DIRECTION 1:
Return each line of the records below that contains the string "grace".

- - - - - - -

Thursday, June 15, 2006

Spring Cleaning

June 8th

Finally finally finally! Have got started on the project to refurnish and re-organise my grandmother's flat where I am supposed to be moving in. The painting and wiring has been already done. Dont know if it is the weather or the Indian temperament but everything takes so long here. Even to make a simple decision like getting started. A lot of spring cleaning is still in progress. Tons of books have been disposed off. When I get started on the old junk like family photos and letters (and some awful poems I wrote when I was seventeen) etc. I often dont have the heart to chuck things out so I am making a file now of archaic documents and pictures which I can keep looking over when I am ninety five. (If I l live that long which I really doubt).

- - - - - - -

DIRECTION 2:
Print, verbatim, the portion of the spring-cleaning entry above that begins with "Finally finally finally!" and ends with "I really doubt).".

[Dataset items]
- - - - - - -

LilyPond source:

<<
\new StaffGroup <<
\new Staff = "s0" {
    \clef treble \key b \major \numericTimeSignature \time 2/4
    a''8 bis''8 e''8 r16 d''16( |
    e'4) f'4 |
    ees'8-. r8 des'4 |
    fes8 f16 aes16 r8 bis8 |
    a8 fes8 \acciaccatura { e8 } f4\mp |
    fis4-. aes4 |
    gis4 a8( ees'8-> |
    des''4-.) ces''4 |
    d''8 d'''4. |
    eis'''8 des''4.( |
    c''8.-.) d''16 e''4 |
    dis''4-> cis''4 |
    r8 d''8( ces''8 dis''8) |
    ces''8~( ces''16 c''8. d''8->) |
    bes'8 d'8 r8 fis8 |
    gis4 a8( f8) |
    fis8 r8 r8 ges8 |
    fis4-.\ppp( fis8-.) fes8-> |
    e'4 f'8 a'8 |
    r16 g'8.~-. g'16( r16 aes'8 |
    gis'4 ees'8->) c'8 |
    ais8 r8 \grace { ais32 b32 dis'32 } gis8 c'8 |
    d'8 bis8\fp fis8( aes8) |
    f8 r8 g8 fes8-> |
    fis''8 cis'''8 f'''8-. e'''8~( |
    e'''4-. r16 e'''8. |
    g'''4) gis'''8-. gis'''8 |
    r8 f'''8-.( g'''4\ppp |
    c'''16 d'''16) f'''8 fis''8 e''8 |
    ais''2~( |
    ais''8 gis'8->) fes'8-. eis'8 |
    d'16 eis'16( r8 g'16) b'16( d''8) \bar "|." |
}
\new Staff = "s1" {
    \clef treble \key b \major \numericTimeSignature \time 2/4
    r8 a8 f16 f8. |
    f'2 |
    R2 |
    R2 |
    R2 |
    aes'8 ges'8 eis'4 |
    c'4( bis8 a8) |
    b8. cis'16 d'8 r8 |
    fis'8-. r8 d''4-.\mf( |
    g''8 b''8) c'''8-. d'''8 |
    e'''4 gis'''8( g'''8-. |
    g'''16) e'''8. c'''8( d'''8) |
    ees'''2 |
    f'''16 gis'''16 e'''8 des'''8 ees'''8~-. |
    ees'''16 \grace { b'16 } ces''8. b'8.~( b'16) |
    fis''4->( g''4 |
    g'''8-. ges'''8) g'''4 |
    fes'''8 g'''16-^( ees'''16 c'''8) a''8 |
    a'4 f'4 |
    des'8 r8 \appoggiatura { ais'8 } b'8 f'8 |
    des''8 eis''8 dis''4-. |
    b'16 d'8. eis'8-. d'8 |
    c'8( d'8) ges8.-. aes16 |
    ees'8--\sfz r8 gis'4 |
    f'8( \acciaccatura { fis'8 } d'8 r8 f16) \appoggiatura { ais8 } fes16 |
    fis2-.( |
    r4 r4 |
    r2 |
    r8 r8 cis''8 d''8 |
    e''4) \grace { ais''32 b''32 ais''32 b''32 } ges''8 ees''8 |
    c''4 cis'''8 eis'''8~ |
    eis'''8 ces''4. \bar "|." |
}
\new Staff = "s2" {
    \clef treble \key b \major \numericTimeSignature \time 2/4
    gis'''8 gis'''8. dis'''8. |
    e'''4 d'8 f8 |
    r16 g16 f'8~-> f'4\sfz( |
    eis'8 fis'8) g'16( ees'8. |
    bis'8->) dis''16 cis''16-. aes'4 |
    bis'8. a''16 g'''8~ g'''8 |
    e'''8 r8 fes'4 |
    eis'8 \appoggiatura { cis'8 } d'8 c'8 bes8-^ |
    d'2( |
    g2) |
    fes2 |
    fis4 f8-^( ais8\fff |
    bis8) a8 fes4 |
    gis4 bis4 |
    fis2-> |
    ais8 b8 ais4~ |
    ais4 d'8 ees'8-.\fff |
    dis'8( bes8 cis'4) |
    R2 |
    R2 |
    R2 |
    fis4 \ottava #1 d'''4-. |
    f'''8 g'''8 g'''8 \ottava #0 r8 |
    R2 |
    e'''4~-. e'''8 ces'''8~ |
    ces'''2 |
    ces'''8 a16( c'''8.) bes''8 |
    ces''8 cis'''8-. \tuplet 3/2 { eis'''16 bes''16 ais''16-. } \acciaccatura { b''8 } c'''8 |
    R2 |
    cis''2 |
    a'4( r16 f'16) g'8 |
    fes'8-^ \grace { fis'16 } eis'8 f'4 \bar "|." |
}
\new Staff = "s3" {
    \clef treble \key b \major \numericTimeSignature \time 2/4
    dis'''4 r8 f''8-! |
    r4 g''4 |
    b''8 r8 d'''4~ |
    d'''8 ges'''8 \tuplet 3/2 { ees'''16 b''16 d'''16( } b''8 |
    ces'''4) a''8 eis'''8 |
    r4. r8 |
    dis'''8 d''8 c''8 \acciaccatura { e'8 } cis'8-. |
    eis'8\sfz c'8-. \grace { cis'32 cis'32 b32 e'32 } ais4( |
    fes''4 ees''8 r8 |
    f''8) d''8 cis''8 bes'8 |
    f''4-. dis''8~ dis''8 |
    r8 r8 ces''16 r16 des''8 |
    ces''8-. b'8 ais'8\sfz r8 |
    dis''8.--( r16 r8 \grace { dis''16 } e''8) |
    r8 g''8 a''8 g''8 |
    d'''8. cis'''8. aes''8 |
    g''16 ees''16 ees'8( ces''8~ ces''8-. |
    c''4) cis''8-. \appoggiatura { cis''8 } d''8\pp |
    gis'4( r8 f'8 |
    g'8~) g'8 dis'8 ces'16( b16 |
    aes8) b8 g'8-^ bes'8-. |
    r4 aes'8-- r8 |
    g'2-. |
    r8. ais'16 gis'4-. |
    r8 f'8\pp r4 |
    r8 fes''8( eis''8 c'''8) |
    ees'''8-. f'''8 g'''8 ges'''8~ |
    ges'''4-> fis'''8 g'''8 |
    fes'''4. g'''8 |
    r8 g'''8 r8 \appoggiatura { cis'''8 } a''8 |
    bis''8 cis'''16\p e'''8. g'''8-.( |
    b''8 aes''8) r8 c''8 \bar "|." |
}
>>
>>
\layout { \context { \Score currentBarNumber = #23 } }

- - - - - - -

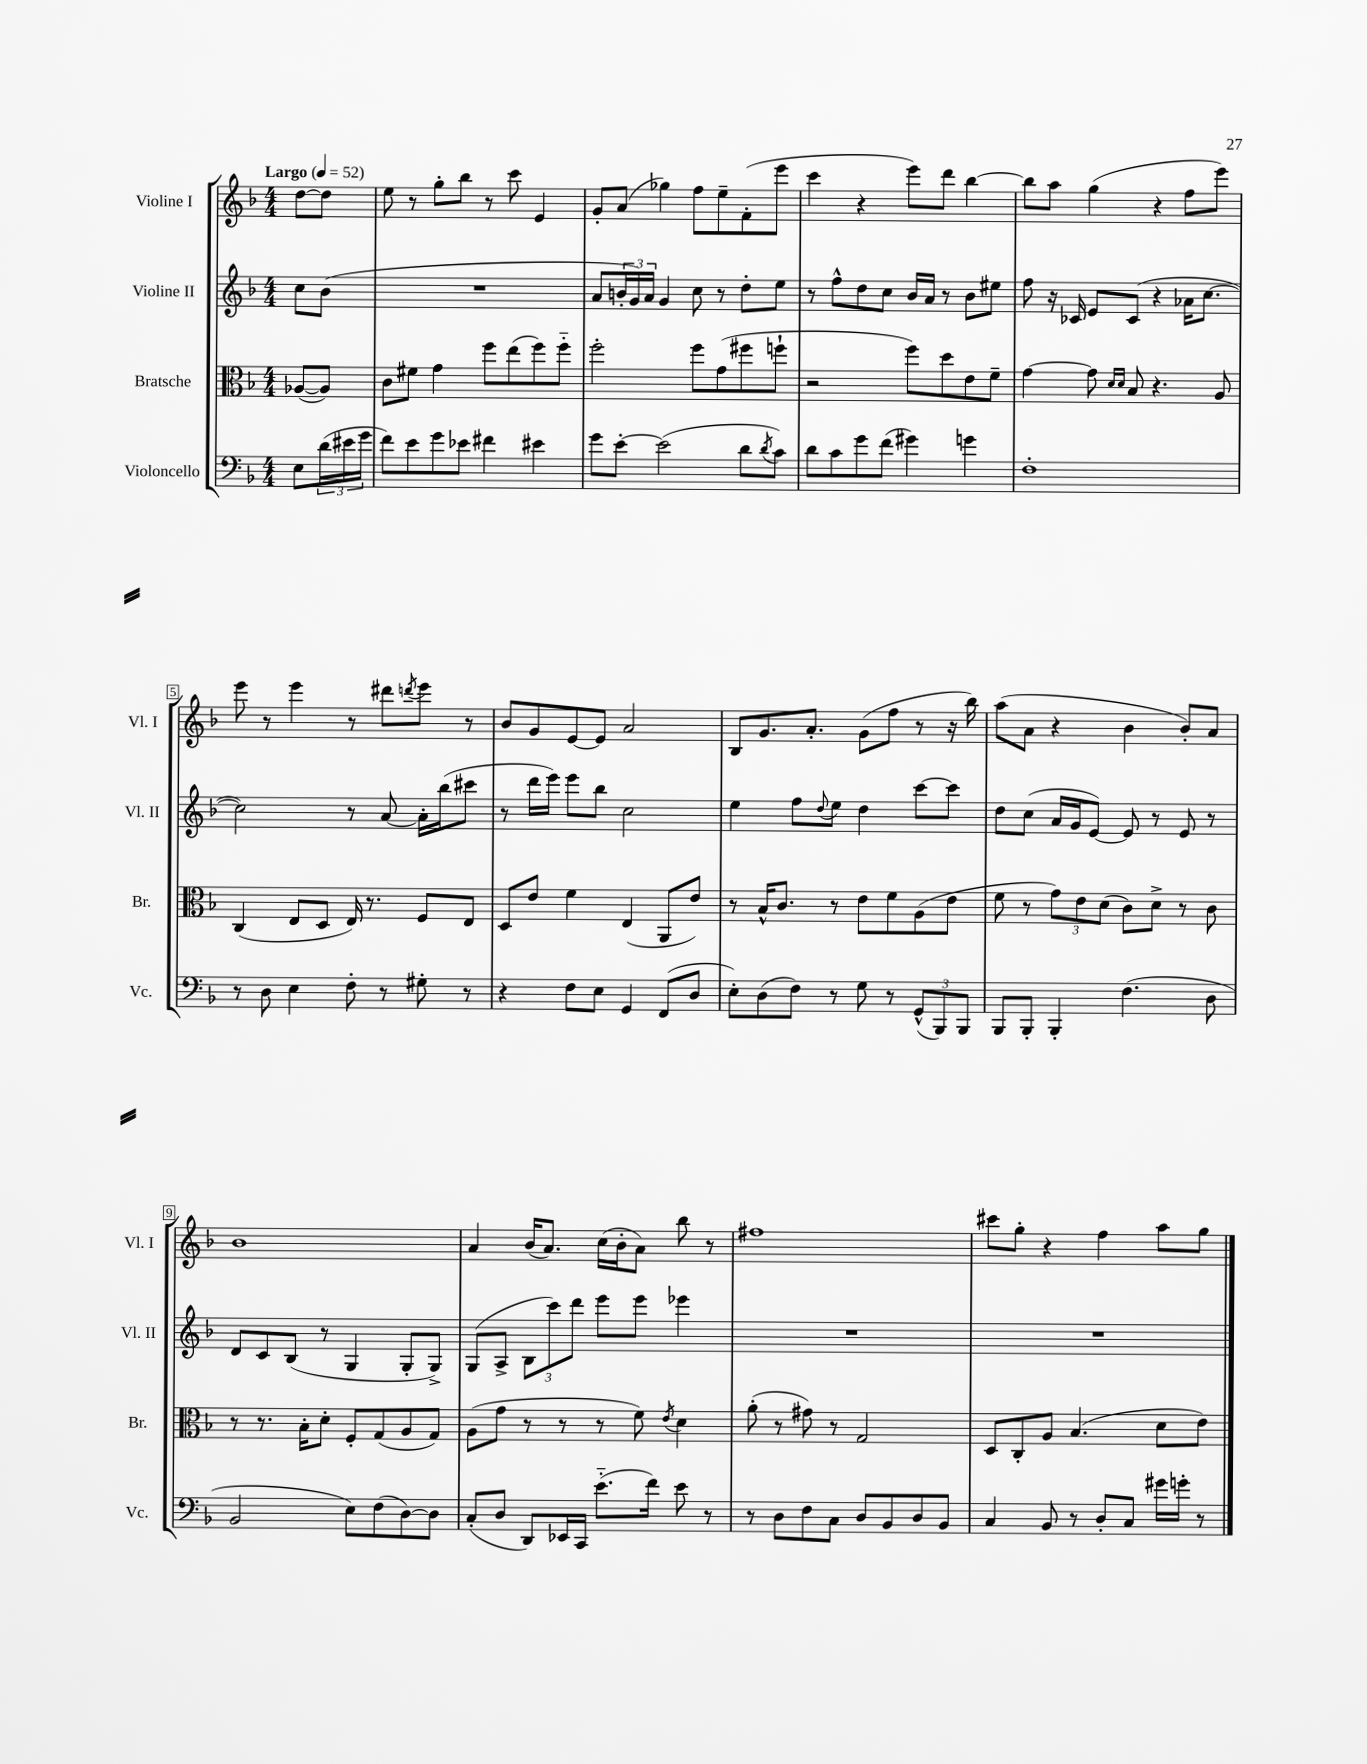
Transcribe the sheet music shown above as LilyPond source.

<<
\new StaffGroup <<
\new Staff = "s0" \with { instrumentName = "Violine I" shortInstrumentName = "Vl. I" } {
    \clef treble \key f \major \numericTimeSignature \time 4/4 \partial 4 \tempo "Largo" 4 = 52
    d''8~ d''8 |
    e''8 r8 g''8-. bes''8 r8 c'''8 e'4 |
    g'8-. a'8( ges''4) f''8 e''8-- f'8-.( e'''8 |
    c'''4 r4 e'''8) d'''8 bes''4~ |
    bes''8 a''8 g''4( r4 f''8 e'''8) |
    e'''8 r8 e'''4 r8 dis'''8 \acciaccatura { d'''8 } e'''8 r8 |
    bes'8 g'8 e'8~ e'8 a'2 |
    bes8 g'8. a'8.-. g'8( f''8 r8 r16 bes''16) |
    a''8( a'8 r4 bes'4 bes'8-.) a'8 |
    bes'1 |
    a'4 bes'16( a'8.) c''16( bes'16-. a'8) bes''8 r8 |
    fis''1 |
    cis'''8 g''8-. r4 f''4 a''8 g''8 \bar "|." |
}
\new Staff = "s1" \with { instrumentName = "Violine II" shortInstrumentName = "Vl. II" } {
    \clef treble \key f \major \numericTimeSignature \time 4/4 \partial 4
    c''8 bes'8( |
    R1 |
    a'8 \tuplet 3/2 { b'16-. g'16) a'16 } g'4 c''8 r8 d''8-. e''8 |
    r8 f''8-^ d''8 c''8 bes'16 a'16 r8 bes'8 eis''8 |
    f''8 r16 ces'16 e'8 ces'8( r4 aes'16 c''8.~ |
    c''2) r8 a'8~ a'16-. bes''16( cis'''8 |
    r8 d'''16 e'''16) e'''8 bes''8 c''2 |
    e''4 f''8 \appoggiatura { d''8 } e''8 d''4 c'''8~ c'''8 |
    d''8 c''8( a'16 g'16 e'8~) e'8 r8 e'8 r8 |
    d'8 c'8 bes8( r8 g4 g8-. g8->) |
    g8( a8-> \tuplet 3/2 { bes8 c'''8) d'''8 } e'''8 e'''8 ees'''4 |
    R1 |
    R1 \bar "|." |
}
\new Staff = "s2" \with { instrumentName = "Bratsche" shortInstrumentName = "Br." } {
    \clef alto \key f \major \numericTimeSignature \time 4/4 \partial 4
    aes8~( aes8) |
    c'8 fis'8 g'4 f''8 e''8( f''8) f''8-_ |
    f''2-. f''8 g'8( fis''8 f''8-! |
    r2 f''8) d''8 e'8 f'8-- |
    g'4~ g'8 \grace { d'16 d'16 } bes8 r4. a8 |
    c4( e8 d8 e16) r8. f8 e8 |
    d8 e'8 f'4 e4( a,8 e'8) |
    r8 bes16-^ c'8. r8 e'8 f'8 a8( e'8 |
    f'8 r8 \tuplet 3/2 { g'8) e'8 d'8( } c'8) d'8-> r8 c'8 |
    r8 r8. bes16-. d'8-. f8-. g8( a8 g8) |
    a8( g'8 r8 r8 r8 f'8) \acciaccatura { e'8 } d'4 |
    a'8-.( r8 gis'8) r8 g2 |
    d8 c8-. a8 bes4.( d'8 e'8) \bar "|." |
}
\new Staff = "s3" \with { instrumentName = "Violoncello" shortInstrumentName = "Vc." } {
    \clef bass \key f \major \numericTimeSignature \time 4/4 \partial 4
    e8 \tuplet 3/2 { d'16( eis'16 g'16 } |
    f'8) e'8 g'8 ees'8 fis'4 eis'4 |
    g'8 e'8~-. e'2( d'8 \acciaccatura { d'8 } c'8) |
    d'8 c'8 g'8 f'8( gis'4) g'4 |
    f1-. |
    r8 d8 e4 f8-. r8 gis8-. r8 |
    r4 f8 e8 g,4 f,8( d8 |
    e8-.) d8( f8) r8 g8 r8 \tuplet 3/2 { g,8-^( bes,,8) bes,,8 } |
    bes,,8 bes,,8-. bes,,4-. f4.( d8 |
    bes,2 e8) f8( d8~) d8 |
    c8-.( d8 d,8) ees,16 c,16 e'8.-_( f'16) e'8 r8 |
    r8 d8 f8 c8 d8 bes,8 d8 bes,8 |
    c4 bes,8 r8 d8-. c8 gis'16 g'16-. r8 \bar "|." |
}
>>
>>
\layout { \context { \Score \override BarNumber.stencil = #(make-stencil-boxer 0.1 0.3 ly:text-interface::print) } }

- - - - - - -

ANSWER 1:
    ais8 r8 \grace { ais32 b32 dis'32 } gis8 c'8 |
    ees'''16 \grace { b'16 } ces''8. b'8.~( b'16) |
    e''4) \grace { ais''32 b''32 ais''32 b''32 } ges''8 ees''8 |
    fes'8-^ \grace { fis'16 } eis'8 f'4 \bar "|." |
    eis'8\sfz c'8-. \grace { cis'32 cis'32 b32 e'32 } ais4( |
    dis''8.--( r16 r8 \grace { dis''16 } e''8) |
    g'4~ g'8 \grace { d'16 d'16 } bes8 r4. a8 |

ANSWER 2:
Finally finally finally! Have got started on the project to refurnish and re-organise my grandmother's flat where I am supposed to be moving in. The painting and wiring has been already done. Dont know if it is the weather or the Indian temperament but everything takes so long here. Even to make a simple decision like getting started. A lot of spring cleaning is still in progress. Tons of books have been disposed off. When I get started on the old junk like family photos and letters (and some awful poems I wrote when I was seventeen) etc. I often dont have the heart to chuck things out so I am making a file now of archaic documents and pictures which I can keep looking over when I am ninety five. (If I l live that long which I really doubt).